Comment messire Thomas de Percy et messire Raoul son frère atout grands gens d’armes et archers allèrent après les Escots pour conquerre leur pennon que le comte de Douglas avoit conquis devant le Neuf-Chastel-sur-Tyne, et comment ils assaillirent les Escots devant Octebourg.


Conté fut et dit à messire Henry de Percy et à messire Raoul, son frère, et aux autres qui là étoient, par chevaliers et écuyers, droites gens d’armes de Northonbrelande qui poursuivi avoient les Escots depuis que ils se départirent du Neuf-Chastel, et découvert tout le pays à l’environ pour mieux averir leur fait, car ils ne vouloient informer les seigneurs que de vérité ; et dirent ainsi les recordeurs et rapporteurs : « Vous, messire Henry, et vous, messire Raoul, vous devez savoir que nous avons poursuivi les Escots et découvert le pays tout à l’environ. Les Escots ont été à Pontlan et ont pris en son fort messire Aimons Alphel[1], et de là sont-ils allés devant Octebourch et là giront anuit ; nous ne savons de demain, car à ce se sont-ils ordonnés pour là demourer. Et vous savons bien à dire que leur grand ost n’est point avec eux, car en toute somme ils ne sont non plus de trois mille hommes. »

Quand messire Henry de Percy entendit ces nouvelles, si fut moult réjoui et dit : « Or, aux chevaux ! aux chevaux ! car foi que je dois à Dieu et à monseigneur mon père ! je vueil aller querre mon pennon ; et seront délogés de là encore anuit. » Chevaliers et écuyers qui ouïrent ces nouvelles ne répondirent point du non, mais se appareillèrent tantôt parmi la ville du Neuf-Chastel.

§ Détails de l'exercice:
Recopiez intégralement le récit de la poursuite des Écossais, sans y modifier quoi que ce soit. Les enregistrements n'interviennent nullement dans ce travail.

§ Jeu d'enregistrements:
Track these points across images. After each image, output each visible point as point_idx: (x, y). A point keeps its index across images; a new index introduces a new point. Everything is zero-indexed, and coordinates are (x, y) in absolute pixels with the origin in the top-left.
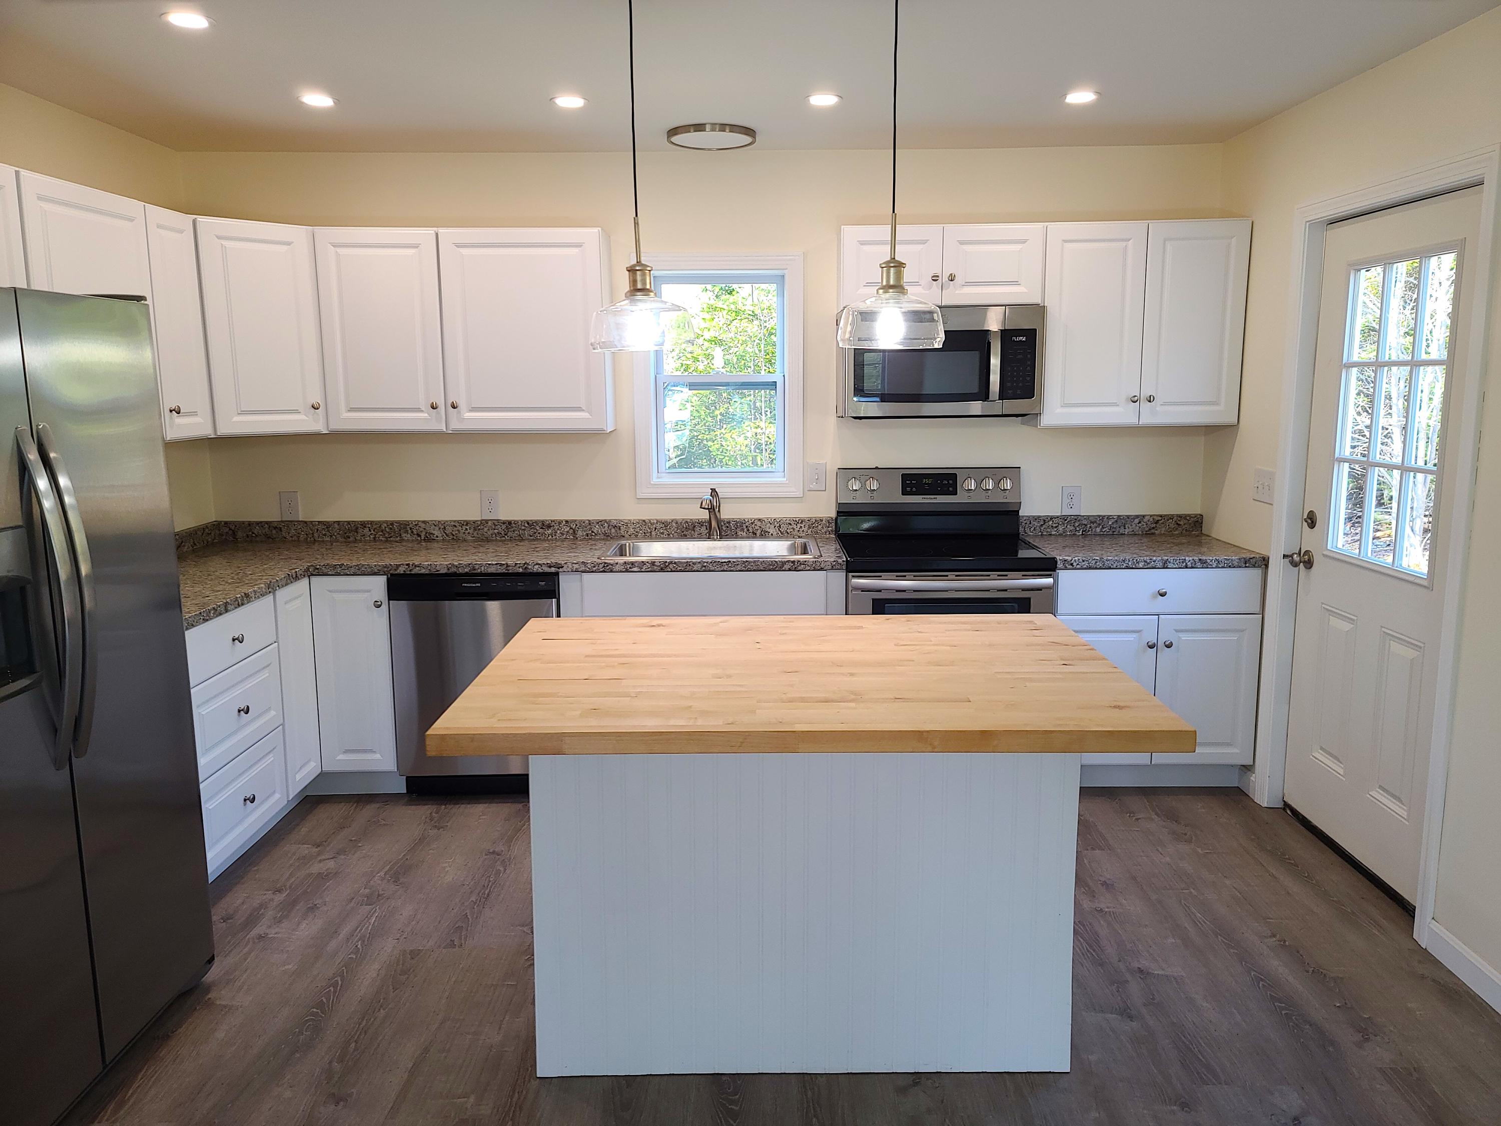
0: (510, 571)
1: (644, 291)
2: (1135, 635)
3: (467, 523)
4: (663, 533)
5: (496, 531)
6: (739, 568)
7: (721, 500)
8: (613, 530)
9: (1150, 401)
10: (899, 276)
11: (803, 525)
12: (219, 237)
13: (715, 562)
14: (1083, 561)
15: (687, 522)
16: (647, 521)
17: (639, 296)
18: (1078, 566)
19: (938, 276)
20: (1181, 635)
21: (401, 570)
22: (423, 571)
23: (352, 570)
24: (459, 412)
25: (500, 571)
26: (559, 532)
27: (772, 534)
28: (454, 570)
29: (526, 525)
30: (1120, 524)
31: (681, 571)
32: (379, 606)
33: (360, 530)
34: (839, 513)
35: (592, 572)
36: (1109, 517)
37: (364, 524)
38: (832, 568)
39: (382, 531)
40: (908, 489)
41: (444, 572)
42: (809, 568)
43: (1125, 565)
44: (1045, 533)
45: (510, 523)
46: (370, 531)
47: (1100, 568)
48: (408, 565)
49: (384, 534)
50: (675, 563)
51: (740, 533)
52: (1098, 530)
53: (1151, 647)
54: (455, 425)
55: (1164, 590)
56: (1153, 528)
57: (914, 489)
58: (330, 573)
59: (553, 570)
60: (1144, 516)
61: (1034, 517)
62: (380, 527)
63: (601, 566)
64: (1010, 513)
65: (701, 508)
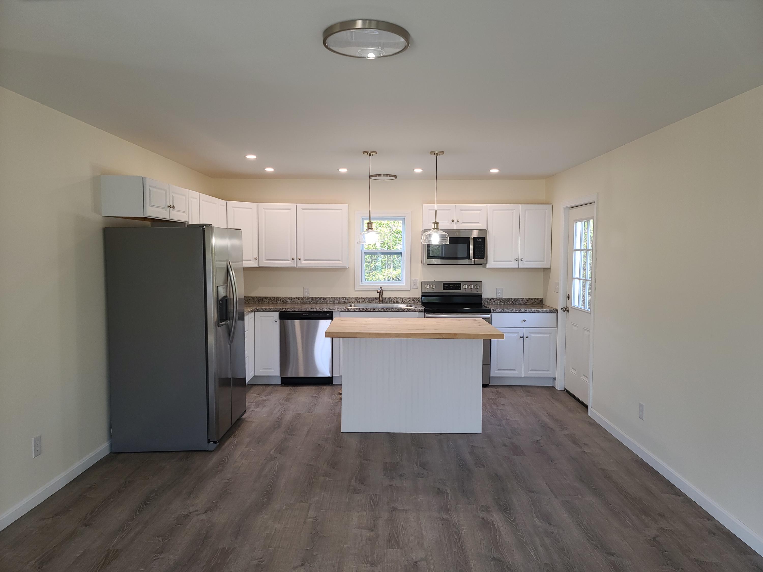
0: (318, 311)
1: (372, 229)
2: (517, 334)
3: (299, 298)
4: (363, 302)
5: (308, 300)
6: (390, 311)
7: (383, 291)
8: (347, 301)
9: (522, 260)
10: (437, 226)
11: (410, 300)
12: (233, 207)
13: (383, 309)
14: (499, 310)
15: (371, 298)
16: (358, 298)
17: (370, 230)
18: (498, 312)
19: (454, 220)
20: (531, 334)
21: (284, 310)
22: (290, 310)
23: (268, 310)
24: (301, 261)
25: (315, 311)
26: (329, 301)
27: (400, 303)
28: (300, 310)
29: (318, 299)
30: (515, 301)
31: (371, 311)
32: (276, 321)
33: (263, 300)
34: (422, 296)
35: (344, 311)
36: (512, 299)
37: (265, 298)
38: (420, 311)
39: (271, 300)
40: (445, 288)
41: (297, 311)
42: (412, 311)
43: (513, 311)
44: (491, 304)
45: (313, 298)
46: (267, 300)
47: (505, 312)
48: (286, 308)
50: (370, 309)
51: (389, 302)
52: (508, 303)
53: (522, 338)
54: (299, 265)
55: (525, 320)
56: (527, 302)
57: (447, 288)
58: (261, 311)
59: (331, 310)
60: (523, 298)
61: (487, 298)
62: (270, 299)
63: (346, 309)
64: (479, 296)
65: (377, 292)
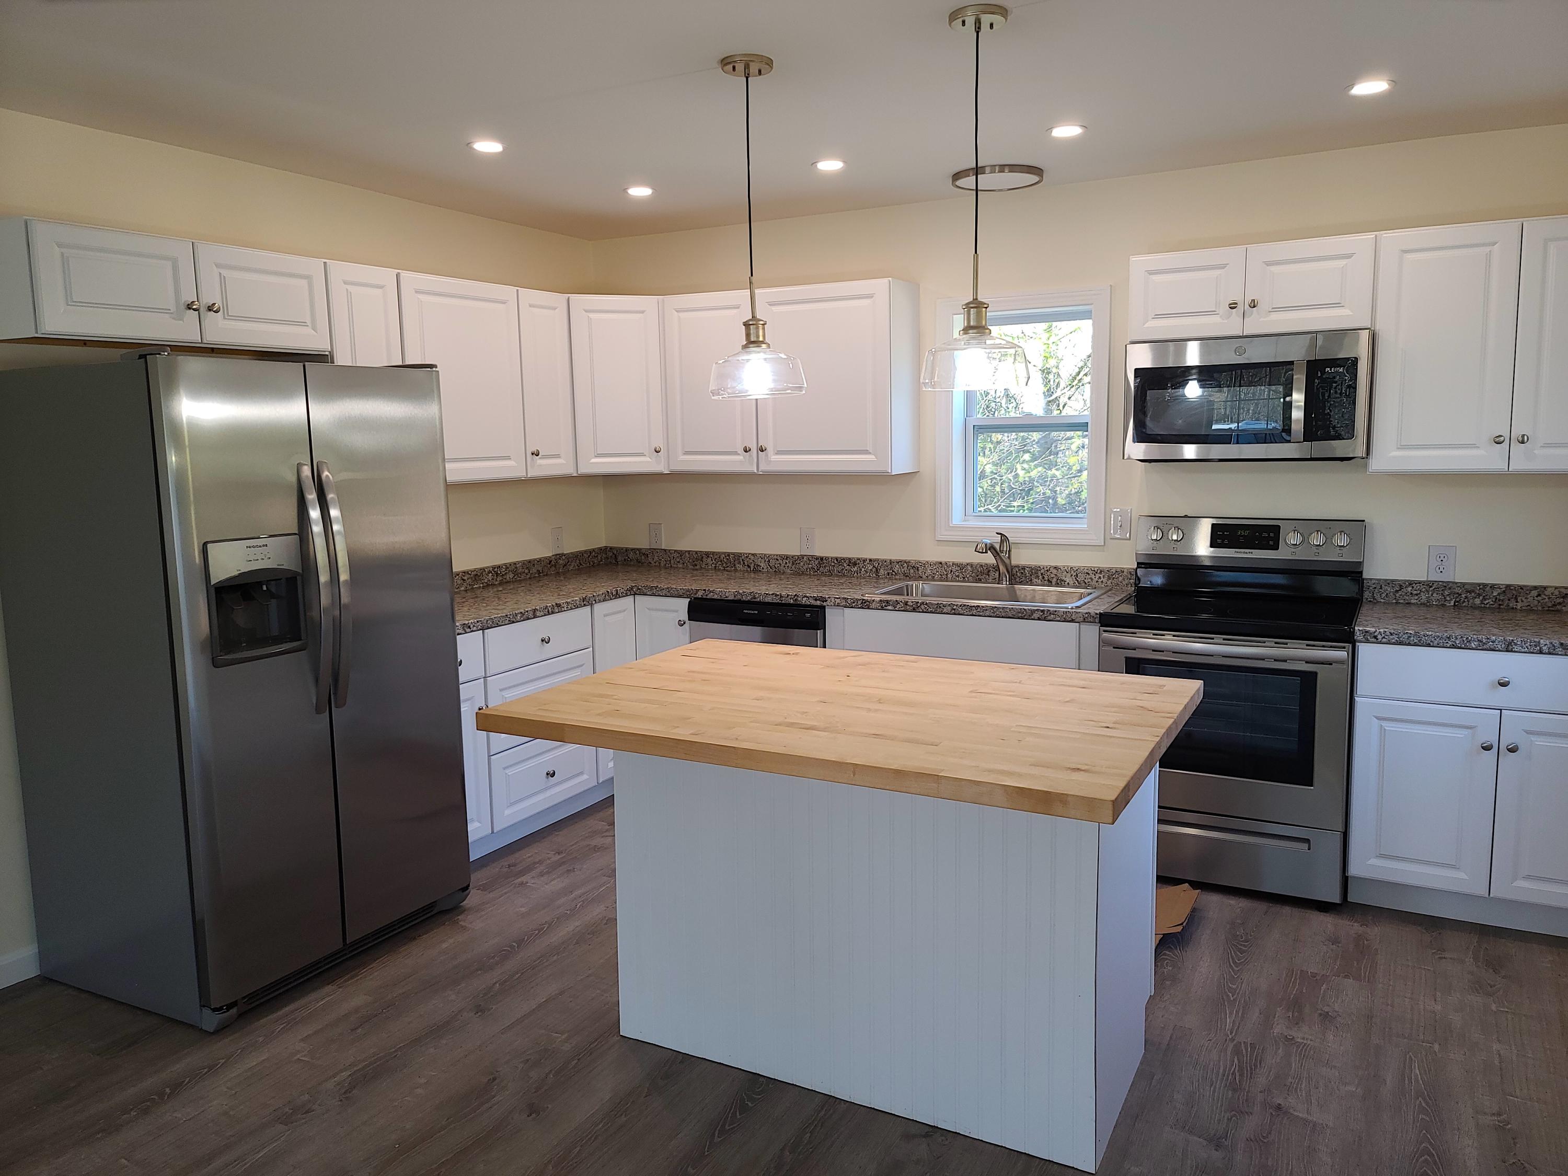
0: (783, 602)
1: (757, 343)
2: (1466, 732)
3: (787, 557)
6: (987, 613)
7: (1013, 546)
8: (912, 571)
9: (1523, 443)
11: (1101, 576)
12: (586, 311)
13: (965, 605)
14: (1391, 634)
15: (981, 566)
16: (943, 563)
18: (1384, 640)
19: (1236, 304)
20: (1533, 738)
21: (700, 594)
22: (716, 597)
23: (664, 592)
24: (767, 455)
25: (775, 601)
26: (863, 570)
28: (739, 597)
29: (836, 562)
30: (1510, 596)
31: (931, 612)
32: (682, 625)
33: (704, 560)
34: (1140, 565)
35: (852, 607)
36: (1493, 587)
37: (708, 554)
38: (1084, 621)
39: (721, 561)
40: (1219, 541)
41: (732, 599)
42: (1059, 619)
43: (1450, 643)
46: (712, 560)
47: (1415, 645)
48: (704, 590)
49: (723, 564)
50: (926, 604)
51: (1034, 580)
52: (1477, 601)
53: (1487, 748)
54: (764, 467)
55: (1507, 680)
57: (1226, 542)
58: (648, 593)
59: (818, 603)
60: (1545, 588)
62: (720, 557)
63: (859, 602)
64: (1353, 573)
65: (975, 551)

§ Résultat ci-dessous:
Comment messire Thomas de Percy et messire Raoul son frère atout grands gens d’armes et archers allèrent après les Escots pour conquerre leur pennon que le comte de Douglas avoit conquis devant le Neuf-Chastel-sur-Tyne, et comment ils assaillirent les Escots devant Octebourg.


Conté fut et dit à messire Henry de Percy et à messire Raoul, son frère, et aux autres qui là étoient, par chevaliers et écuyers, droites gens d’armes de Northonbrelande qui poursuivi avoient les Escots depuis que ils se départirent du Neuf-Chastel, et découvert tout le pays à l’environ pour mieux averir leur fait, car ils ne vouloient informer les seigneurs que de vérité ; et dirent ainsi les recordeurs et rapporteurs : « Vous, messire Henry, et vous, messire Raoul, vous devez savoir que nous avons poursuivi les Escots et découvert le pays tout à l’environ. Les Escots ont été à Pontlan et ont pris en son fort messire Aimons Alphel[1], et de là sont-ils allés devant Octebourch et là giront anuit ; nous ne savons de demain, car à ce se sont-ils ordonnés pour là demourer. Et vous savons bien à dire que leur grand ost n’est point avec eux, car en toute somme ils ne sont non plus de trois mille hommes. »

Quand messire Henry de Percy entendit ces nouvelles, si fut moult réjoui et dit : « Or, aux chevaux ! aux chevaux ! car foi que je dois à Dieu et à monseigneur mon père ! je vueil aller querre mon pennon ; et seront délogés de là encore anuit. » Chevaliers et écuyers qui ouïrent ces nouvelles ne répondirent point du non, mais se appareillèrent tantôt parmi la ville du Neuf-Chastel.